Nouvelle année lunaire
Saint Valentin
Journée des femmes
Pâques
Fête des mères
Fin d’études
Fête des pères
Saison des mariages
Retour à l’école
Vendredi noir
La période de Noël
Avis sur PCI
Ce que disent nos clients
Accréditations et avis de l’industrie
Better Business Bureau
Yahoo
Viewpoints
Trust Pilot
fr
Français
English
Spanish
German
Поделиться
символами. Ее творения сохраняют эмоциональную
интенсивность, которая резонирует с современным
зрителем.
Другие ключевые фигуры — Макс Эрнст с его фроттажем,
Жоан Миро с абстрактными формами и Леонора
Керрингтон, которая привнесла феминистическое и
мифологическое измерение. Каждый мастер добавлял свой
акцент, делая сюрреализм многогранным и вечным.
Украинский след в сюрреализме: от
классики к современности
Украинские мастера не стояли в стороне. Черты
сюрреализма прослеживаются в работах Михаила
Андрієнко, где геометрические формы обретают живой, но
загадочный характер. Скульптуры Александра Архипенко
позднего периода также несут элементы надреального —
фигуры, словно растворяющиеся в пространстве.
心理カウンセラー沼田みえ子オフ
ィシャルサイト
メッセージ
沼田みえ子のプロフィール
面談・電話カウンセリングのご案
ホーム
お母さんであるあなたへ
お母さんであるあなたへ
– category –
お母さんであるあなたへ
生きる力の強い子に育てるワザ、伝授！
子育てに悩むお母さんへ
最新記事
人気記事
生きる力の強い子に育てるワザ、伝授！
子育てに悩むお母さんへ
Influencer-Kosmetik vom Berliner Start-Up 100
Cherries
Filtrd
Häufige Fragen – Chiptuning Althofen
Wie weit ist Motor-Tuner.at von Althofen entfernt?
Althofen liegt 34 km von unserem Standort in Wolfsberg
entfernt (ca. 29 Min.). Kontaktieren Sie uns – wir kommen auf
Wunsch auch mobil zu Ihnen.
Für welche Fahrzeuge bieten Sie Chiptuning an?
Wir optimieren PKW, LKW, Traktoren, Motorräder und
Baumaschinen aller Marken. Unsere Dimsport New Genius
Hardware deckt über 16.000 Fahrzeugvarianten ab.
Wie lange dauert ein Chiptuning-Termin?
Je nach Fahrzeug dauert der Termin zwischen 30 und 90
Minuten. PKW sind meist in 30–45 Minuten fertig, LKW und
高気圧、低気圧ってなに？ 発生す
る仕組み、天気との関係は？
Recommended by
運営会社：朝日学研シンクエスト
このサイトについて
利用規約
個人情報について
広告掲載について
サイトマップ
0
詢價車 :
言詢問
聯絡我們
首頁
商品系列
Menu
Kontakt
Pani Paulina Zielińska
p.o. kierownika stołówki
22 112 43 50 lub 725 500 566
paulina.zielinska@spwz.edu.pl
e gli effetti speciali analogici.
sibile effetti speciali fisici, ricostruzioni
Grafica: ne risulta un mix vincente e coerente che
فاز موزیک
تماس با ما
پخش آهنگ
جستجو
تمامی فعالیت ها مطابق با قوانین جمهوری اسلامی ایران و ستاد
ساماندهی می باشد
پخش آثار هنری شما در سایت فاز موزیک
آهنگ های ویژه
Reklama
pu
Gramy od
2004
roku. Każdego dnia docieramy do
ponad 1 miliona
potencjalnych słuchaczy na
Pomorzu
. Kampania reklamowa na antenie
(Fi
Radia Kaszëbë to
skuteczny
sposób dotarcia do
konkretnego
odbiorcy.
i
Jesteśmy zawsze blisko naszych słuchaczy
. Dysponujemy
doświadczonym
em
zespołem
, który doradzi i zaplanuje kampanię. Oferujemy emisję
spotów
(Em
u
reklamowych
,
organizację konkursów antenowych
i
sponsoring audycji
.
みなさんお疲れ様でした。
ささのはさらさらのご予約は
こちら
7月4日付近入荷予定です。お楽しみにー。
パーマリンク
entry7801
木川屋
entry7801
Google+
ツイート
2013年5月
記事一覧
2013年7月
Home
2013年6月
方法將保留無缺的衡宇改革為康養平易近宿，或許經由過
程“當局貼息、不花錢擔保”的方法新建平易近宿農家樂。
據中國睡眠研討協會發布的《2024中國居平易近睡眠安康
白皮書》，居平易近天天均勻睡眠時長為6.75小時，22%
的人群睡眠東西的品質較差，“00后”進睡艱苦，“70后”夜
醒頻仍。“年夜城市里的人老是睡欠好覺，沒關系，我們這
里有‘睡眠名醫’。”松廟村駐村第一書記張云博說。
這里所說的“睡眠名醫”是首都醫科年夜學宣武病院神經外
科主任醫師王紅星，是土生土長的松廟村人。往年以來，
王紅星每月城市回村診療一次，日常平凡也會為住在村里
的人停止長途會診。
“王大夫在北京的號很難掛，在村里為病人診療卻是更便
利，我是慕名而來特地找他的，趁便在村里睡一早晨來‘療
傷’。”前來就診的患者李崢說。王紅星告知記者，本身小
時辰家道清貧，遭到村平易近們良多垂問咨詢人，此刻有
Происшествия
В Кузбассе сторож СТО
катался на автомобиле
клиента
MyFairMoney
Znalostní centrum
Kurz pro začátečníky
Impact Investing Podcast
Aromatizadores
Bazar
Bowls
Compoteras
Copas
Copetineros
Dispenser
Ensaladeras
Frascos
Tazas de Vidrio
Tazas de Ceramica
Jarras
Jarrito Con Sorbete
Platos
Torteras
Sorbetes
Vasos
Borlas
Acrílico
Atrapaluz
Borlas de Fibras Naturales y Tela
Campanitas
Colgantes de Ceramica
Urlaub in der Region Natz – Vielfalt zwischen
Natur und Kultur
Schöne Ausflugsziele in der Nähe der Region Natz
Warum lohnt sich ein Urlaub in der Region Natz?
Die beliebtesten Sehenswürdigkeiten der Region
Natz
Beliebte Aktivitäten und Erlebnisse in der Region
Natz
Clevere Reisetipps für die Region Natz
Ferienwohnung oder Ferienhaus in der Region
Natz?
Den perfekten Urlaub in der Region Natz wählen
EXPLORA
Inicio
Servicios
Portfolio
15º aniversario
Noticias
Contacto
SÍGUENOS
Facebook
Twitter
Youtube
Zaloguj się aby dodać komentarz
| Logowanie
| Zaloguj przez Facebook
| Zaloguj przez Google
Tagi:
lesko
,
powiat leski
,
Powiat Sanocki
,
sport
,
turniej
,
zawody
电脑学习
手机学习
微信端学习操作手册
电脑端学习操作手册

● **What you should do**: The lines to return are those with the string "speciali" in them; copy each from the entries above.

● **Answer to this problem**:
e gli effetti speciali analogici.
sibile effetti speciali fisici, ricostruzioni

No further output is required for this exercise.